→ TASK TO CARRY OUT: Print the records again, character for character.

***** RECORDS PROVIDED *****

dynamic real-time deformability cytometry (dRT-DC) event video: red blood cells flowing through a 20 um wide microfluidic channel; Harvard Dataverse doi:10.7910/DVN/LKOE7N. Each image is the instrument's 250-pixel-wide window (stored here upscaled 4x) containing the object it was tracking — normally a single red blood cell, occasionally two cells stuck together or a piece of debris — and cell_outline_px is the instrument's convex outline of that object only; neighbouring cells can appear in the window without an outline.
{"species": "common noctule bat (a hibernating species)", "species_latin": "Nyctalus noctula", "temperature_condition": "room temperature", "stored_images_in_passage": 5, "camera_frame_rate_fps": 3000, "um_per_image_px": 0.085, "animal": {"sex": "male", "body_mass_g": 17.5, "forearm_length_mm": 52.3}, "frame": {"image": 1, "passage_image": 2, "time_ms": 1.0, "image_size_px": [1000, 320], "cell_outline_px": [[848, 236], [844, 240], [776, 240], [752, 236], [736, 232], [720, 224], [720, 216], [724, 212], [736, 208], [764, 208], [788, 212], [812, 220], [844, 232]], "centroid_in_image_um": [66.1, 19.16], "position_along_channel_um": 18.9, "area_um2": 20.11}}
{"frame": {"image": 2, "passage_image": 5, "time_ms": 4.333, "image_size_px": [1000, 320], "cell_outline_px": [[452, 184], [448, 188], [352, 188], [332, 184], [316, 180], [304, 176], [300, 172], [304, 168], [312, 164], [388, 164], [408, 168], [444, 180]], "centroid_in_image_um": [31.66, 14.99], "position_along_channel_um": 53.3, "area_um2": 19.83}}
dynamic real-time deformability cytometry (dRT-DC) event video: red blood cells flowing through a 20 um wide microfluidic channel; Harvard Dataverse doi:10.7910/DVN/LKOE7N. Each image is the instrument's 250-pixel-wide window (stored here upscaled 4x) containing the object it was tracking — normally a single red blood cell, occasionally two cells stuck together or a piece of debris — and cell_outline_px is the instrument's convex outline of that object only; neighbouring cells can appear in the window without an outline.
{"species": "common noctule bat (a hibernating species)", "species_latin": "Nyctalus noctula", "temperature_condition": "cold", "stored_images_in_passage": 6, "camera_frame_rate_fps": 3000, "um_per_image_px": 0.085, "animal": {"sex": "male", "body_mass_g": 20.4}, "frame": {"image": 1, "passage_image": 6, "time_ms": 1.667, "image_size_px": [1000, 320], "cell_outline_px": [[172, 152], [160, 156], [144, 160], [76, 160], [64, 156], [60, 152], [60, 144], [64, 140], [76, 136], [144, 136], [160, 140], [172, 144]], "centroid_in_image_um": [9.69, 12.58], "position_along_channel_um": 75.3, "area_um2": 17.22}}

*****

→ SOLUTION:
dynamic real-time deformability cytometry (dRT-DC) event video: red blood cells flowing through a 20 um wide microfluidic channel; Harvard Dataverse doi:10.7910/DVN/LKOE7N. Each image is the instrument's 250-pixel-wide window (stored here upscaled 4x) containing the object it was tracking — normally a single red blood cell, occasionally two cells stuck together or a piece of debris — and cell_outline_px is the instrument's convex outline of that object only; neighbouring cells can appear in the window without an outline.
{"species": "common noctule bat (a hibernating species)", "species_latin": "Nyctalus noctula", "temperature_condition": "room temperature", "stored_images_in_passage": 5, "camera_frame_rate_fps": 3000, "um_per_image_px": 0.085, "animal": {"sex": "male", "body_mass_g": 17.5, "forearm_length_mm": 52.3}, "frame": {"image": 1, "passage_image": 2, "time_ms": 1.0, "image_size_px": [1000, 320], "cell_outline_px": [[848, 236], [844, 240], [776, 240], [752, 236], [736, 232], [720, 224], [720, 216], [724, 212], [736, 208], [764, 208], [788, 212], [812, 220], [844, 232]], "centroid_in_image_um": [66.1, 19.16], "position_along_channel_um": 18.9, "area_um2": 20.11}}
{"frame": {"image": 2, "passage_image": 5, "time_ms": 4.333, "image_size_px": [1000, 320], "cell_outline_px": [[452, 184], [448, 188], [352, 188], [332, 184], [316, 180], [304, 176], [300, 172], [304, 168], [312, 164], [388, 164], [408, 168], [444, 180]], "centroid_in_image_um": [31.66, 14.99], "position_along_channel_um": 53.3, "area_um2": 19.83}}
dynamic real-time deformability cytometry (dRT-DC) event video: red blood cells flowing through a 20 um wide microfluidic channel; Harvard Dataverse doi:10.7910/DVN/LKOE7N. Each image is the instrument's 250-pixel-wide window (stored here upscaled 4x) containing the object it was tracking — normally a single red blood cell, occasionally two cells stuck together or a piece of debris — and cell_outline_px is the instrument's convex outline of that object only; neighbouring cells can appear in the window without an outline.
{"species": "common noctule bat (a hibernating species)", "species_latin": "Nyctalus noctula", "temperature_condition": "cold", "stored_images_in_passage": 6, "camera_frame_rate_fps": 3000, "um_per_image_px": 0.085, "animal": {"sex": "male", "body_mass_g": 20.4}, "frame": {"image": 1, "passage_image": 6, "time_ms": 1.667, "image_size_px": [1000, 320], "cell_outline_px": [[172, 152], [160, 156], [144, 160], [76, 160], [64, 156], [60, 152], [60, 144], [64, 140], [76, 136], [144, 136], [160, 140], [172, 144]], "centroid_in_image_um": [9.69, 12.58], "position_along_channel_um": 75.3, "area_um2": 17.22}}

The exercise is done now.